Reads first 8 bytes for character encoding recognition to comply with EXIF standard.

It's not necessary to read 10 bytes at the beginning. Reading these two extra bytes could lead to missing bytes and the end. Switching the byte order for UNICODE to big-endian solves the issue with 8 and 10 bytes reads.

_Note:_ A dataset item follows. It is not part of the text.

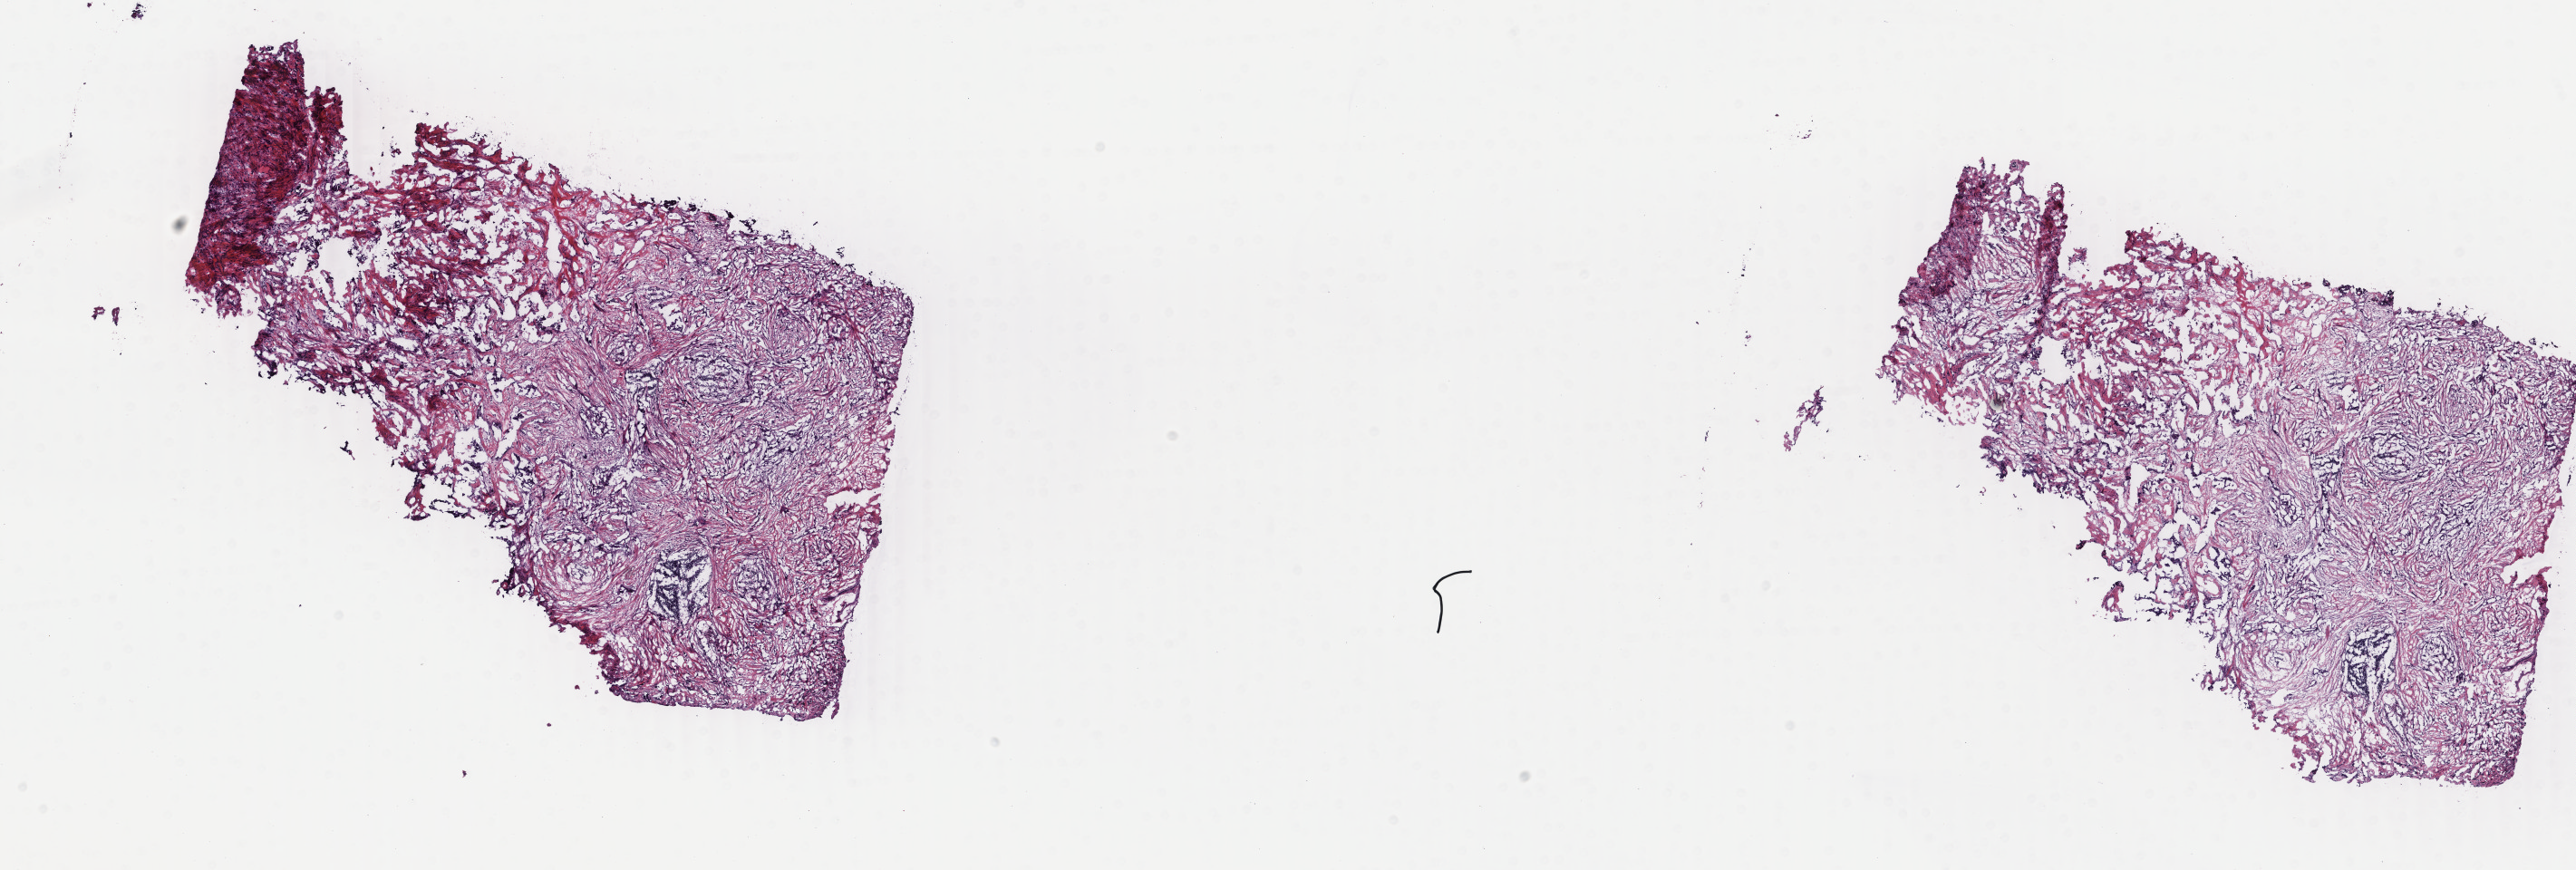
Digitized Hematoxylin and eosin (H&E) stained tissue section (whole slide) — shown as a low-resolution overview of the whole scanned area (about 22.6 x 7.6 mm, slide scanned at 40x), frozen section from the top of the tissue portion, breast, primary tumour sample. Female, age 40 years at initial diagnosis. Pathologist review of this section (percent, as recorded): tumour cells 75%, tumour nuclei 75%, normal cells 0%, stromal cells 25%, necrosis 0%. Inflammatory infiltration, as recorded: lymphocyte infiltration 5%, monocyte infiltration 1%, neutrophil infiltration 1%.
* TNM: T3 N1b M0
* diagnosis: Lobular carcinoma, NOS
* AJCC pathologic stage: IIIA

Only for ASCII NULL termination is done, "since the type is not ASCII, NULL termination is not necessary".

Closes #173

patricksadowski commented 3 years ago

If a run MetadataExtractor.Tools.FileProcessor on metadata-extractor-images I get following changes:

jpg/metadata/dotnet/Issue 308.jpg.txt
@@ -34 +34 @@ TYPE: JPEG
-[Exif SubIFD - 0x9286] User Comment = ASCII
+[Exif SubIFD - 0x9286] User Comment =
b/jpg/metadata/dotnet/Samsung SM-C101 (Galaxy S4 Zoom).jpg.txt
@@ -71 +71 @@ TYPE: JPEG
-[GPS - 0x001b] GPS Processing Method = ASCII
+[GPS - 0x001b] GPS Processing Method =

and the sample image of #173 works too.

drewnoakes commented 3 years ago

Thanks, this looks great. I'll add the image from 173 to the library too, as it's a more interesting example than the ones in the diff above.

Seems tests are failing. I don't think they're all related to this PR, so I'll fix those up after merging this.

drewnoakes commented 3 years ago

I patched up the unit tests.

With respect the UNICODE byte order (i.e. change to big-endian in this PR), it appears that the byte order of this UNICODE data is determined by the JPEG file's own byte order (i.e. II/MM). So this change isn't technically correct, but neither was the previous code.

patricksadowski commented 3 years ago

Seems tests are failing.

Sorry, I forgot the tests. Next time I start with the tests. Thanks for fixing.

So this change isn't technically correct

I'm aware of this. It's a lot closer to the specification than before (8 bytes vs. 10 bytes). The specification is not clear about the endianess. I can't find any hint. Maybe I find a solution.